Print the part of the mailing-list thread that begins at the words "I dig in xlog.c" and stops after the words "necessary on ZFS.", keeping every character unchanged.

Quoted passage
────────────────

[ClusterLabs] PAF fails to promote slave: Can not get current node LSN location

Mon Jul 8 16:01:45 EDT 2019

On Mon, 8 Jul 2019 19:27:00 +0200
Tiemen Ruiten <t.ruiten at tech-lab.io> wrote:

> On Mon, Jul 8, 2019 at 4:59 PM Jehan-Guillaume de Rorthais <jgdr at dalibo.com>
> wrote:
> 
> > On Mon, 8 Jul 2019 13:56:49 +0200
> > Tiemen Ruiten <t.ruiten at tech-lab.io> wrote:
> >  
> > > Thank you for the clear explanation and advice.
> > >
> > > Hardware is adequate: 8x SSD and 20 cores per node, but I should note  
> > that  
> > > the filesystem is ZFS (stripe of mirrors) and there seems to be evidence
> > > that the way the WAL writer allocates space and ZFS' Copy-on-Write nature
> > > don't play nice. A patch that adds several GUCs to improve the situation  
> >
> > Wait, how better performances on WAL writes will help you there?
> > Checkpoints
> > does not writes to WAL, it actually sync data from shared buffers to data
> > files (heap, toast, index, internal stuffs, etc). Write performances to
> > WAL is
> > related to the number of xact you can achieve per seconds (if you have
> > synchronous_commit >= local), not your checkpoint writes.
> >  
> 
> Wow, I completely misunderstood how that works then. This makes much more
> sense (obviously..).

I think this is what Stephen Frost tried to express without much details here:

https://www.postgresql.org/message-id/20190616203749.GV2480%40tamriel.snowman.net
https://www.postgresql.org/message-id/20190616210925.GW2480%40tamriel.snowman.net

> > > (at least it's worth trying, there was some disagreement on the
> > > pgsql-general list over whether it would be helpful in my situation)  
> >
> > Do you have a link to this thread ?
> >  
> 
> https://www.postgresql.org/message-id/flat/CAEkBuzeno6ztiM1g4WdzKRJFgL8b2nfePNU%3Dq3sBiEZUm-D-sQ%40mail.gmail.com

I should have step up to this thread, sorry :)
The real problem is not how much xact you will lost during failover, but how we
can choose the best standby to elect. This election needs the timeline and LSN
location of all standbys. And today, to fetch te timeline, we must issue a
CHECKPOINT, then read the controldata file.

I dig in xlog.c today. Maybe I can write a small extension to get the timeline
from shared memory directly and make pgsqlms use it if it detects it. So people
can decide if they feel like it is too invasive or really needed for
their usecase. Maybe in next release. What do you think? Would it be useful to
you?

> 
> I managed to improve the average time checkpoints are taking already from
> what I mentioned in that thread, mainly by decreasing checkpoint_timeout
> and setting full_page_writes = off; ostensibly not necessary on ZFS.

The "full_page_writes" helps lowering the amount of WAL produced. Not the
amount of writes to sync during the checkpoint. But I am sure it helps for your
performances :)

Lowering "checkpoint_timeout" probably helps. As checkpoints occur more
frequently, there is statistically less data to sync when a forced checkpoint
happen during a failover.

Regards,

────────────────

Information provided
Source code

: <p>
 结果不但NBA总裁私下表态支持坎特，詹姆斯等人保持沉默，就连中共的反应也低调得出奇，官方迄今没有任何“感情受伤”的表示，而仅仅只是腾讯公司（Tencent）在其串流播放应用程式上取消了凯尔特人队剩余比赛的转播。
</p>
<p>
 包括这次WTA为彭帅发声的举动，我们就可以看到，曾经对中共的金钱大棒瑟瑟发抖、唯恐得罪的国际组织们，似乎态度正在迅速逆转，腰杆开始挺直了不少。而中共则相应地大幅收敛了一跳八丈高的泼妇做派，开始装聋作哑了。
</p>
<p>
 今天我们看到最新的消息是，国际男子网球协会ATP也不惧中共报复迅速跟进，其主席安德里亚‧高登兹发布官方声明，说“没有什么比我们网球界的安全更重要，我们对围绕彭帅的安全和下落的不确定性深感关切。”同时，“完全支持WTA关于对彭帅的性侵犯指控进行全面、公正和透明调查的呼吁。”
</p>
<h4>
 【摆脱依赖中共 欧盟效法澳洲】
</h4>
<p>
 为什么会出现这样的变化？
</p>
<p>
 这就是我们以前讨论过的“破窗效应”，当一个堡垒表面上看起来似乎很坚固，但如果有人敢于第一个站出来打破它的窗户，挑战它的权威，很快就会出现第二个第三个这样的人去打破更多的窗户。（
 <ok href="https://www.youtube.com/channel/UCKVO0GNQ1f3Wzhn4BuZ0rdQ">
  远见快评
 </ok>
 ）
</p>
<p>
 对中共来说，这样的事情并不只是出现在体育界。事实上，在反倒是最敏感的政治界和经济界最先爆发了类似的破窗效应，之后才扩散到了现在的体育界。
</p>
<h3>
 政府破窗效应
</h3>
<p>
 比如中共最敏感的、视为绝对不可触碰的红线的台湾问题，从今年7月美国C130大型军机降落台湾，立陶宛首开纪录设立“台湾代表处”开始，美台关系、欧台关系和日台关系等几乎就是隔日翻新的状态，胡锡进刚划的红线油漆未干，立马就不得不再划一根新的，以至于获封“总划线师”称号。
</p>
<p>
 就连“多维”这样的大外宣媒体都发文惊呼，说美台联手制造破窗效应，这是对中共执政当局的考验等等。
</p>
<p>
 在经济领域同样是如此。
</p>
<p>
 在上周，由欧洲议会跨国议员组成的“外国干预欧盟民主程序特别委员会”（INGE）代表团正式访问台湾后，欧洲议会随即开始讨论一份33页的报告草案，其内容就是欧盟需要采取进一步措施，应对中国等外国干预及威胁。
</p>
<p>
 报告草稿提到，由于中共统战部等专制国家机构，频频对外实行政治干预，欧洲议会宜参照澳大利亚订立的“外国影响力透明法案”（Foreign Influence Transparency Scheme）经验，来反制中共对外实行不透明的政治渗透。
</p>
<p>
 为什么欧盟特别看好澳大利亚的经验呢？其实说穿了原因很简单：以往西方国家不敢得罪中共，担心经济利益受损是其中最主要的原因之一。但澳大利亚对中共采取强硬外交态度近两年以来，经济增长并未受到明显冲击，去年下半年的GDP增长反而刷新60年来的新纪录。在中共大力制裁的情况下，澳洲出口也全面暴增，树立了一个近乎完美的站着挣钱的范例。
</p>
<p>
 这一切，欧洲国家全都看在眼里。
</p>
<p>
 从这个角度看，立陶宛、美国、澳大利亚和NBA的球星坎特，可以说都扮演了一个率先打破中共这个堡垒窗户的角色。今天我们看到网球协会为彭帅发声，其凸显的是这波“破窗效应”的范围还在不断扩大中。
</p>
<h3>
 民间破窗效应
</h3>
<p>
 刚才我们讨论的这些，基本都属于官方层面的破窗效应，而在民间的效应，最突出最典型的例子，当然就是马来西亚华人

────────────────

Problem solution
I dig in xlog.c today. Maybe I can write a small extension to get the timeline
from shared memory directly and make pgsqlms use it if it detects it. So people
can decide if they feel like it is too invasive or really needed for
their usecase. Maybe in next release. What do you think? Would it be useful to
you?

> 
> I managed to improve the average time checkpoints are taking already from
> what I mentioned in that thread, mainly by decreasing checkpoint_timeout
> and setting full_page_writes = off; ostensibly not necessary on ZFS.